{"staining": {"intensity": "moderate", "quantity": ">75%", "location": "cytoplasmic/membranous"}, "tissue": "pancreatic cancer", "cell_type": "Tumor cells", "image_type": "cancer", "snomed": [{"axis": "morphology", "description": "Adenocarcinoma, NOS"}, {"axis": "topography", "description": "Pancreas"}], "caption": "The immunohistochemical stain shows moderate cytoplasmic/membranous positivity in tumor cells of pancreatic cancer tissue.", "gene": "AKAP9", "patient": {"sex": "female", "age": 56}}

...

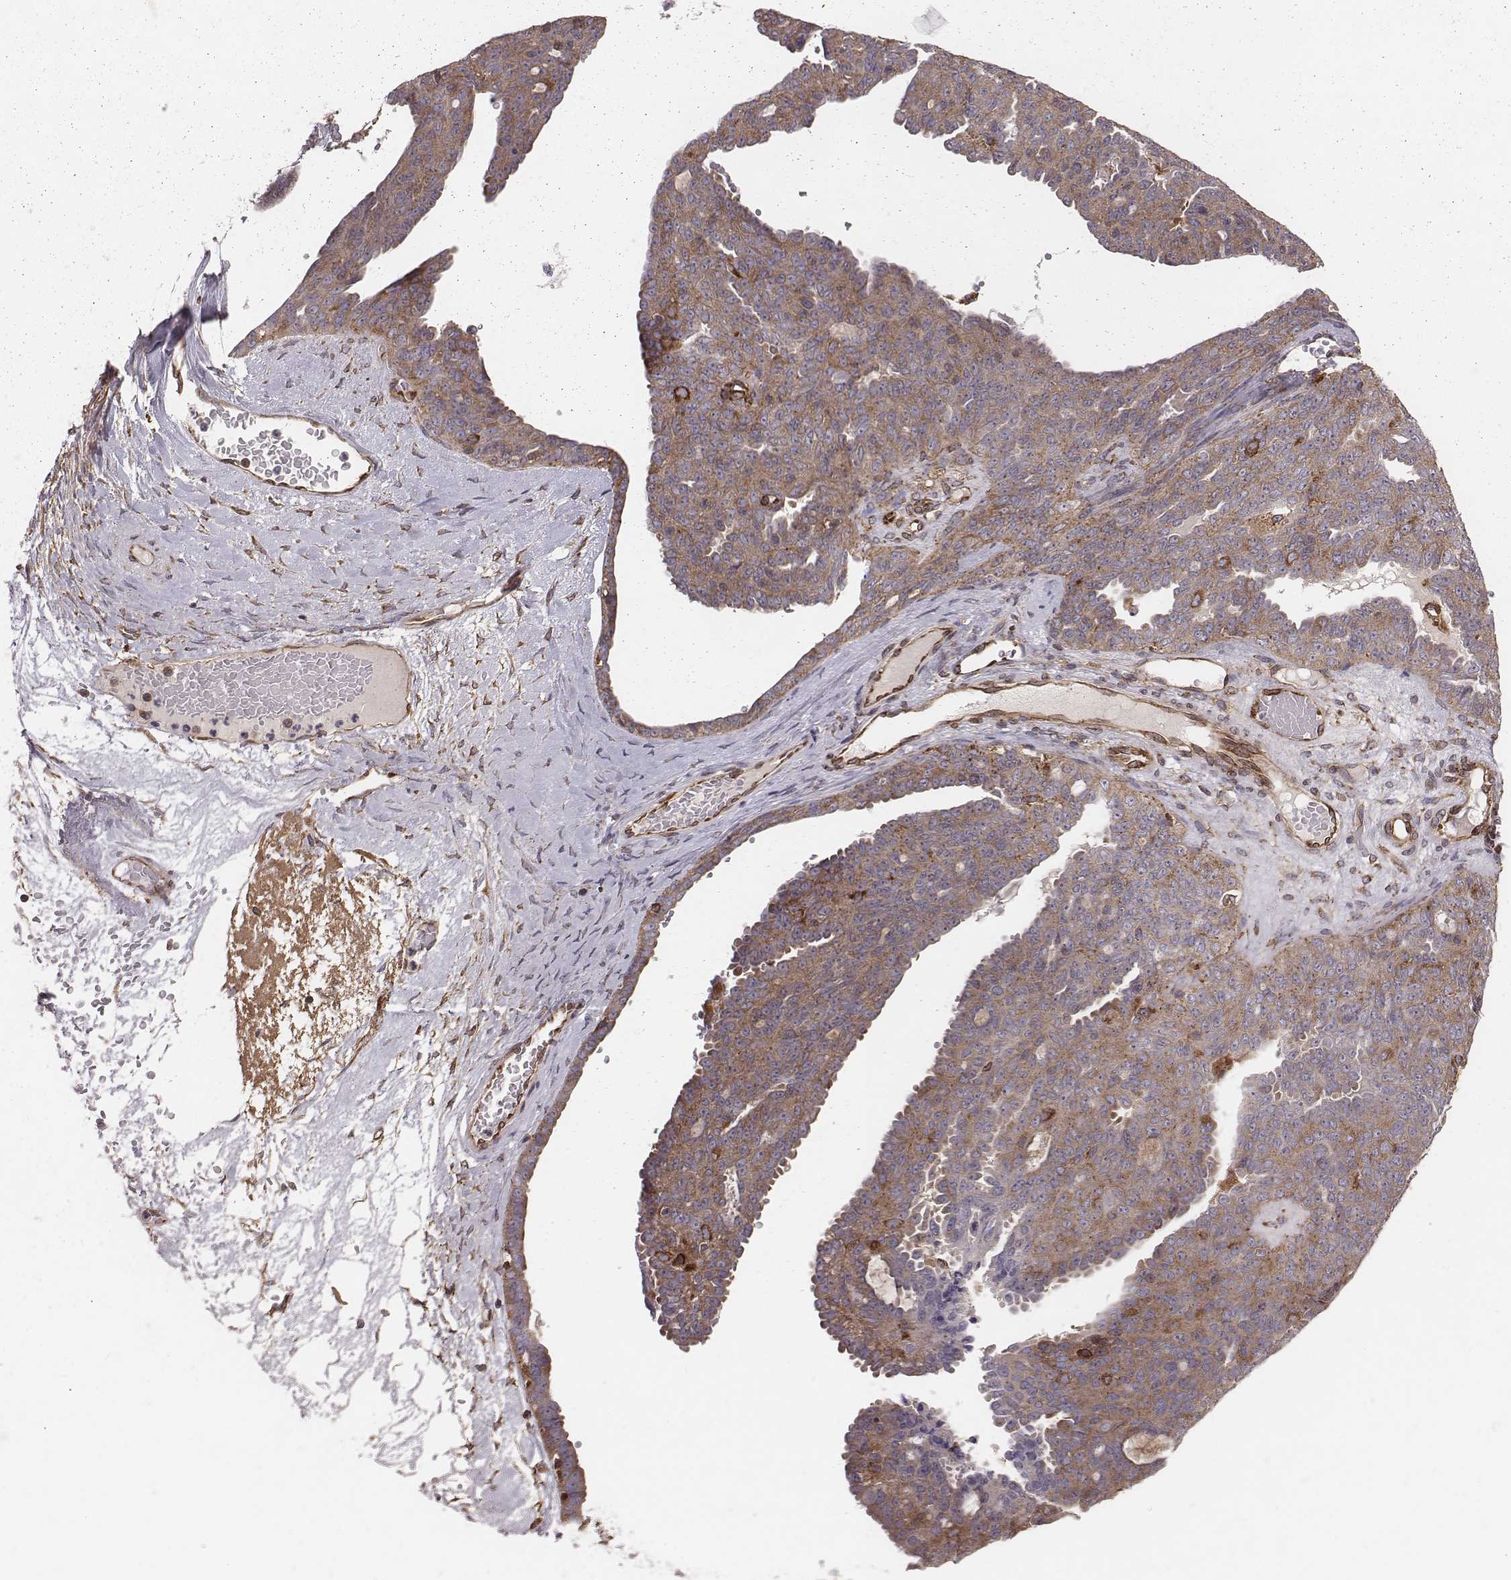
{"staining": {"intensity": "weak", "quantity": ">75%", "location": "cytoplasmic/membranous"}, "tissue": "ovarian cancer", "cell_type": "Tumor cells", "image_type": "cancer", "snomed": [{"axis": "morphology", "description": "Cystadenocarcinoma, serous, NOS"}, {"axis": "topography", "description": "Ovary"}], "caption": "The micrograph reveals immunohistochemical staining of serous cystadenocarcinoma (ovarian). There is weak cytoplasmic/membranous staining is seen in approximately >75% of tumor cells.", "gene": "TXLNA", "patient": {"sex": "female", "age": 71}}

---

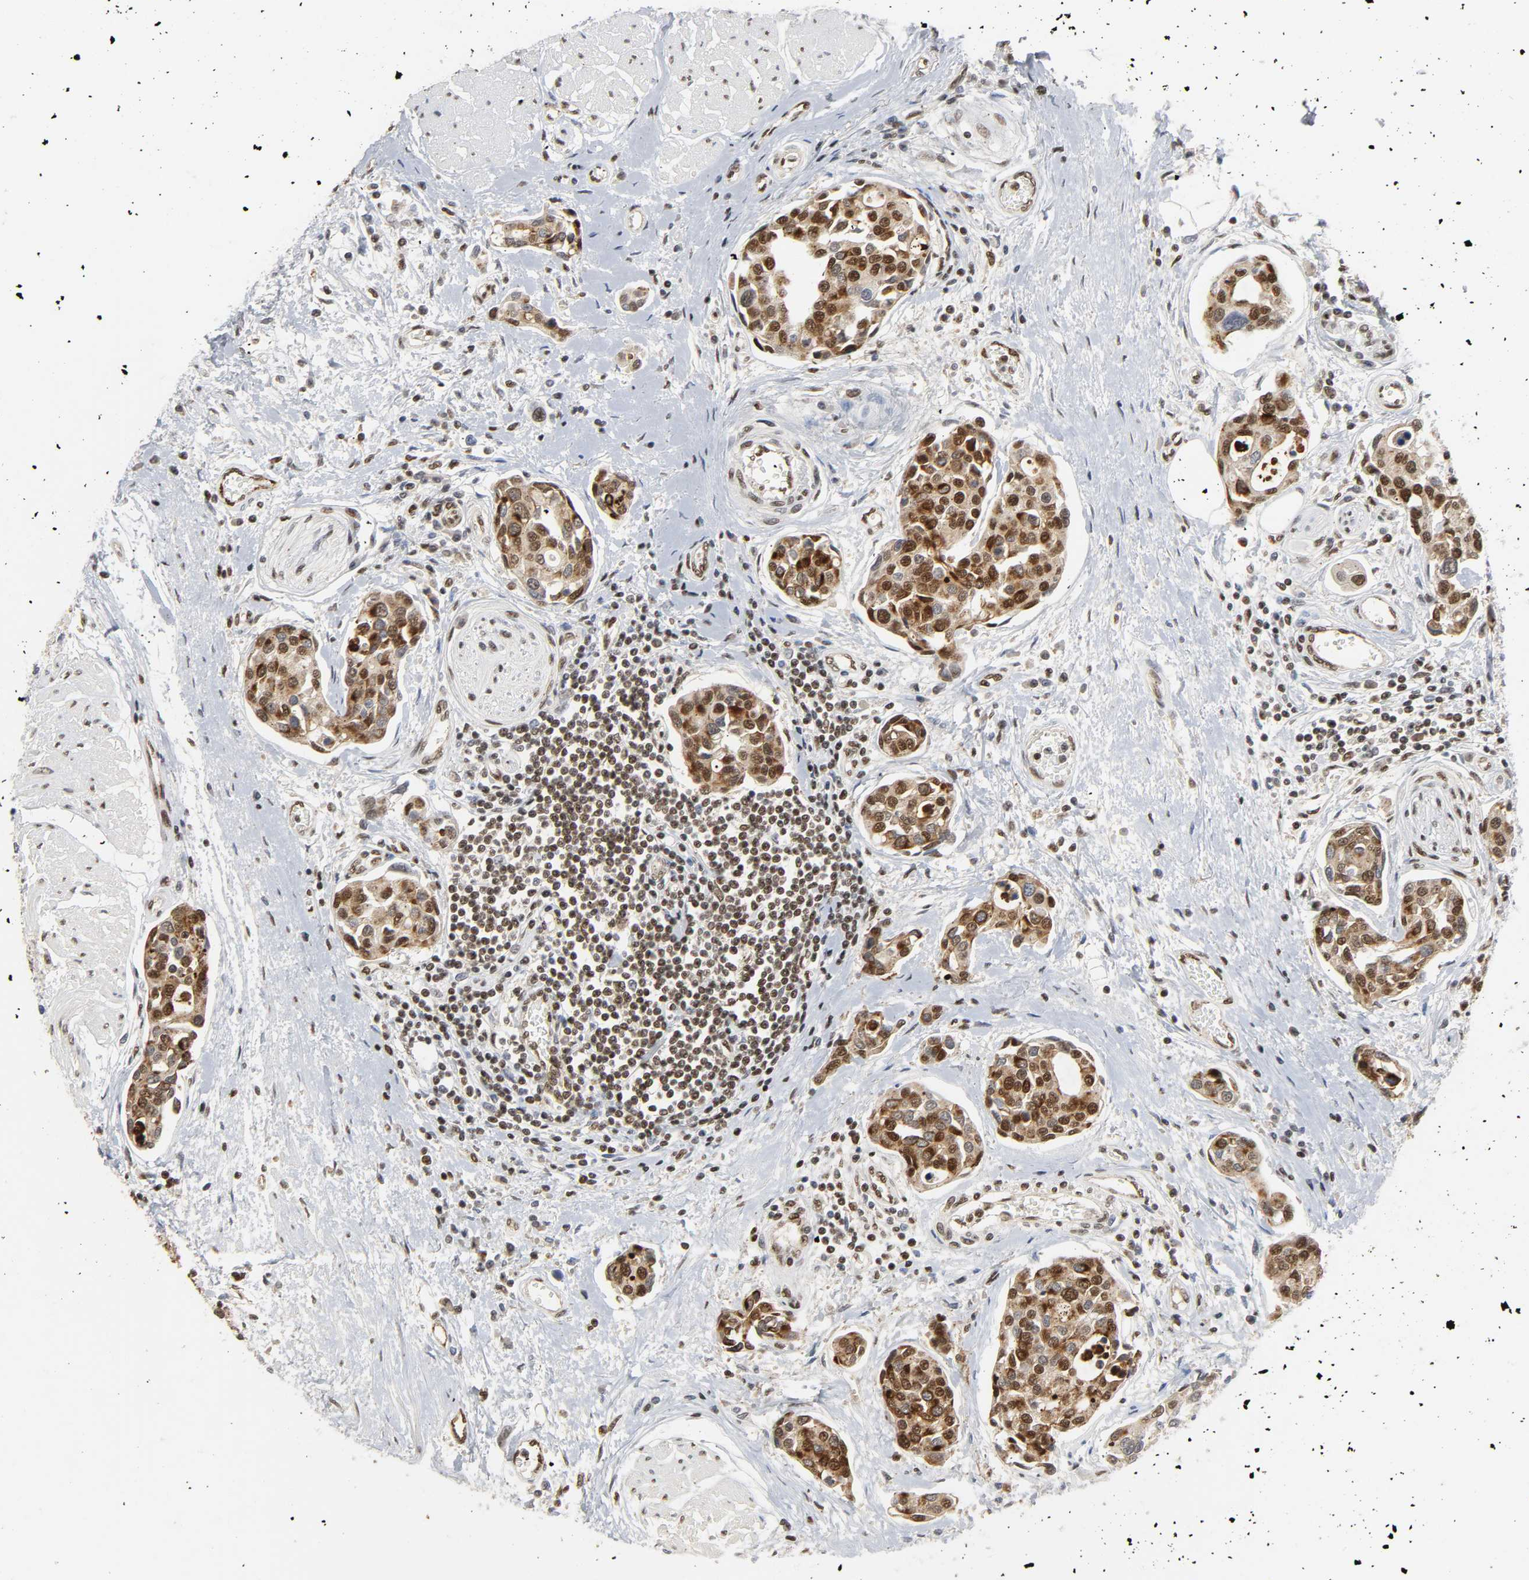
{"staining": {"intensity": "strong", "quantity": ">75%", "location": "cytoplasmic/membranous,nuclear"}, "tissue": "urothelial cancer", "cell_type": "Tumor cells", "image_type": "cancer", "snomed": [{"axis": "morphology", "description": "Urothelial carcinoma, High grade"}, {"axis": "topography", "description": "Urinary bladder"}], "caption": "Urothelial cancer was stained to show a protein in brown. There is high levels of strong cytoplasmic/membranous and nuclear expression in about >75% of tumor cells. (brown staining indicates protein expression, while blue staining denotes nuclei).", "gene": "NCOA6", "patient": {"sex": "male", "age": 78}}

Your objective:
After identifying the lines above that contain "immunohistochemical", copy each one.

Response box:
{"staining": {"intensity": "moderate", "quantity": ">75%", "location": "cytoplasmic/membranous"}, "tissue": "pancreatic cancer", "cell_type": "Tumor cells", "image_type": "cancer", "snomed": [{"axis": "morphology", "description": "Adenocarcinoma, NOS"}, {"axis": "topography", "description": "Pancreas"}], "caption": "The immunohistochemical stain shows moderate cytoplasmic/membranous positivity in tumor cells of pancreatic cancer tissue.", "gene": "AKAP9", "patient": {"sex": "female", "age": 56}}
{"staining": {"intensity": "weak", "quantity": ">75%", "location": "cytoplasmic/membranous"}, "tissue": "ovarian cancer", "cell_type": "Tumor cells", "image_type": "cancer", "snomed": [{"axis": "morphology", "description": "Cystadenocarcinoma, serous, NOS"}, {"axis": "topography", "description": "Ovary"}], "caption": "The micrograph reveals immunohistochemical staining of serous cystadenocarcinoma (ovarian). There is weak cytoplasmic/membranous staining is seen in approximately >75% of tumor cells.", "gene": "TXLNA", "patient": {"sex": "female", "age": 71}}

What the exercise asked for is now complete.